The waitress didn’t treat me like someone wearing a Marylyn Manson Bad Religion shirt at a Jehovah’s Witness convention when I declined to have coffee. At least my gravy didn’t have an undertow. It was generously but deliberately rationed over my fries, which were, with a bit of shock, good. I felt the name steak sandwich to be a bit of a fib. I mean I always pictured sliced fillets mixed with cheese and onions and shoehorned into a submarine. What I usually got was a trimmed slab of cow over a toasted piece of wonder bread. Connaught didn’t even put the steak on the bread, like I was enjoying some deconstructed art exhibit of what a sandwich could be. This was a small steak with garlic bread and a half-plate of fries. The steak was simply average.
Once again I’m forced to deliver mixed praise for a family restaurant, meaning I have to offer penance to the church of Gordon Ramsay by reciting twenty “fuck you’s” in front of a mirror. The food isn’t terrible and if forced between the competition, I would select Connaught over D’Lanos, which I can still see from my peripheral vision. This meal satisfied me, but like a dinner should. I just wanted to unbutton my trousers and watch hockey, which is weird since I hate hockey and never wear pants around the house unless I have company…
…at this point in the blog, you officially know too much about me.
The biggest problem Connaught remains the same mentioned numerous times already: Why go here when clearly better places are nearby. Beyond D’Lanos, U&Me is two blocks down, and up the road is Cimos. However, if neither of those interests you, I would vote for Connaught over D-Lanos, Tokyo Sushi, or China Cup, but it’s like picking your preference between the endings of Mass Effect 3 (still bitter). D’Lanos practically pre-chews your food, Tokyo Sushi treats you like the white boyfriend presented to a Chinese family (like I’ve no idea what THAT feels like), and China Cup is wrapped in an oversized medical alert bracelet.

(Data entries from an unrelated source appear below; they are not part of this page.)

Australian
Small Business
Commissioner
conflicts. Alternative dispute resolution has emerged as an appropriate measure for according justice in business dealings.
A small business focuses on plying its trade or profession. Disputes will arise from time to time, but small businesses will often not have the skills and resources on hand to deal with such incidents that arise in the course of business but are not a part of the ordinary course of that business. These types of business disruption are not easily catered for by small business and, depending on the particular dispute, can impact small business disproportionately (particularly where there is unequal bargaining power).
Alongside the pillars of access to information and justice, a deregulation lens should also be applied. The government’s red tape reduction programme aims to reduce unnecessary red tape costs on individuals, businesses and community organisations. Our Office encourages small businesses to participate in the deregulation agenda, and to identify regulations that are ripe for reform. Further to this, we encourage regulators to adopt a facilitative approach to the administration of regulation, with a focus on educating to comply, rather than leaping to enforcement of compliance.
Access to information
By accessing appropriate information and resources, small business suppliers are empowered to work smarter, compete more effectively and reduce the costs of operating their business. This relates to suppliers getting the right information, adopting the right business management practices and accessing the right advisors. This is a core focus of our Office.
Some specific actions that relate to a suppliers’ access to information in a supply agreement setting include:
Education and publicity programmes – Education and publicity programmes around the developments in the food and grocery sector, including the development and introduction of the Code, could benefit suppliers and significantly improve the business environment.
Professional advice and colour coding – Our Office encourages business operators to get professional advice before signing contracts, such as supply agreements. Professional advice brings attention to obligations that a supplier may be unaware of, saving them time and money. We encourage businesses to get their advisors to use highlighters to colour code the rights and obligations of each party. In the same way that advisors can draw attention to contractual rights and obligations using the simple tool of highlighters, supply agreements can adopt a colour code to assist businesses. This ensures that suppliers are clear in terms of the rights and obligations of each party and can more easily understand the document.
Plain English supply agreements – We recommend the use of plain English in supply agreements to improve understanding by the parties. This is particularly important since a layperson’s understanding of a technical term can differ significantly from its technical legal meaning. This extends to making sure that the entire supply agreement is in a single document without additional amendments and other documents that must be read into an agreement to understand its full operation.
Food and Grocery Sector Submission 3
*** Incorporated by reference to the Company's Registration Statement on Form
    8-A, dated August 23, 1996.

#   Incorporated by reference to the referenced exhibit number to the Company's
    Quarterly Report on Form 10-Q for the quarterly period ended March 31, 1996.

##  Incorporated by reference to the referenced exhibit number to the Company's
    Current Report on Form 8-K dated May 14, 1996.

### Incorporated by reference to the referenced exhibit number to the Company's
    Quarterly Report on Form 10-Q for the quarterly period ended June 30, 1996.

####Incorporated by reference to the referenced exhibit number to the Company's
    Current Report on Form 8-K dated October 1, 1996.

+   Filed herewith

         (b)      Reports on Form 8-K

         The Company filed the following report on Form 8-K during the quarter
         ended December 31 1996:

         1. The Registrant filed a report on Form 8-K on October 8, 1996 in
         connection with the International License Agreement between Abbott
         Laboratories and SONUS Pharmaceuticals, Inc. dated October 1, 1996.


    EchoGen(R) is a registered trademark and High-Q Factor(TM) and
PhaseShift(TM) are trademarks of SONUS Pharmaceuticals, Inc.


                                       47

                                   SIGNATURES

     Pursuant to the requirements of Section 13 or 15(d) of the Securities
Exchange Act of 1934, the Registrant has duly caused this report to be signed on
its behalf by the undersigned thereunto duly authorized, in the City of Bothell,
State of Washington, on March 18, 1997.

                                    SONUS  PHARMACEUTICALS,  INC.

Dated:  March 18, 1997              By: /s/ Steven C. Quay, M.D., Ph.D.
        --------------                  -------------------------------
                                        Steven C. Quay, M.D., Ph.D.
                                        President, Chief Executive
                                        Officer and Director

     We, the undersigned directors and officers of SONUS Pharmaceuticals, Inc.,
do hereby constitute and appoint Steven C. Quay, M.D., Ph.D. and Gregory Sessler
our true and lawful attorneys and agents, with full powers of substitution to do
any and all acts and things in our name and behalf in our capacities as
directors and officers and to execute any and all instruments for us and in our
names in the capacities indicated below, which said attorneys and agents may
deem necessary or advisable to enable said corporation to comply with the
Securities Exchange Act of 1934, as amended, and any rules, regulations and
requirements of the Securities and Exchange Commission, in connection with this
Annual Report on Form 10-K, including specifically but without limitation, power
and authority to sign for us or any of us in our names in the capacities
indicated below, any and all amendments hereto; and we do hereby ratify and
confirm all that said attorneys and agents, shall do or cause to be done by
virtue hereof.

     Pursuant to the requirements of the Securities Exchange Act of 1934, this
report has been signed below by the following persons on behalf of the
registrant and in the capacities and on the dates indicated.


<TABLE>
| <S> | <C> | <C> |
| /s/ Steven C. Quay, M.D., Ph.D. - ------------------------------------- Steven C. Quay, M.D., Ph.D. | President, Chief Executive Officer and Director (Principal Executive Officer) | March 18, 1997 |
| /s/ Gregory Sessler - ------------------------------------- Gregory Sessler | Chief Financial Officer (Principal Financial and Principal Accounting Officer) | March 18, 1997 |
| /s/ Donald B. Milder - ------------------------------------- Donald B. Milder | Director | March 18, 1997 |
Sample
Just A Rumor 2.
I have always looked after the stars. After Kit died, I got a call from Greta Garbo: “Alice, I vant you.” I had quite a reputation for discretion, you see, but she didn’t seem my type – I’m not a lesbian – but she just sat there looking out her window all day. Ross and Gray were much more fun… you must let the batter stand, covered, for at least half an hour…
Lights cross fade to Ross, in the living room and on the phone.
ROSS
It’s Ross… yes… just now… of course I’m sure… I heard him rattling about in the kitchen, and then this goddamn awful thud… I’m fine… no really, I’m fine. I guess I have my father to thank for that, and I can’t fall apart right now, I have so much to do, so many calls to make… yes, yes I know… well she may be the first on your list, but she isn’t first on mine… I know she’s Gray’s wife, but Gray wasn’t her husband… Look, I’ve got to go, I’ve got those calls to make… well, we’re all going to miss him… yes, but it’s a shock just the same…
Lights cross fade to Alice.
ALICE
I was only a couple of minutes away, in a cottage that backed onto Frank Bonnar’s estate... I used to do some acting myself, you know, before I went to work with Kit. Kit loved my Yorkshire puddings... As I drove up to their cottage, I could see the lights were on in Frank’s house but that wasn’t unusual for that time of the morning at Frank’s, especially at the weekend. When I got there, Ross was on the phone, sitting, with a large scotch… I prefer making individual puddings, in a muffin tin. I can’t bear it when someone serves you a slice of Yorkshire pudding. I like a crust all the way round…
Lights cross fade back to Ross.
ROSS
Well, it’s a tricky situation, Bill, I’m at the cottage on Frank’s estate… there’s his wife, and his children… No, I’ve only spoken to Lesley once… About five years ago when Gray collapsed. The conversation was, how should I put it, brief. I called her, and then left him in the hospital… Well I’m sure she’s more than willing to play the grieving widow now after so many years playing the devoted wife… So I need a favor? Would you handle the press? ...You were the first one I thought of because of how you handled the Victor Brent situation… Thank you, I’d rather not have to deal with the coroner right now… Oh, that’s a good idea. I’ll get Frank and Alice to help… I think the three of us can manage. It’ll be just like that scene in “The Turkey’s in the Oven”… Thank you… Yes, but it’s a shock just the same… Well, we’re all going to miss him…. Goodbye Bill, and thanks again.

Hotel restaurants are rarely required to appease any culinary deities unless they have some landmark history in the town they’re set. Connaught hasn’t budged or altered its motif in the entirety of my life, and I can appreciate their lack of effort in trying. It’s a truck stop diner mated to a gas station motor lodge (sans the gas station) luckily located in the near the dead center of town. I doubt I’ll ever return but at least I can say the experience wasn’t painful, high praise from me in regards to a family restaurant but a quote I’m doubtful to see on their menu.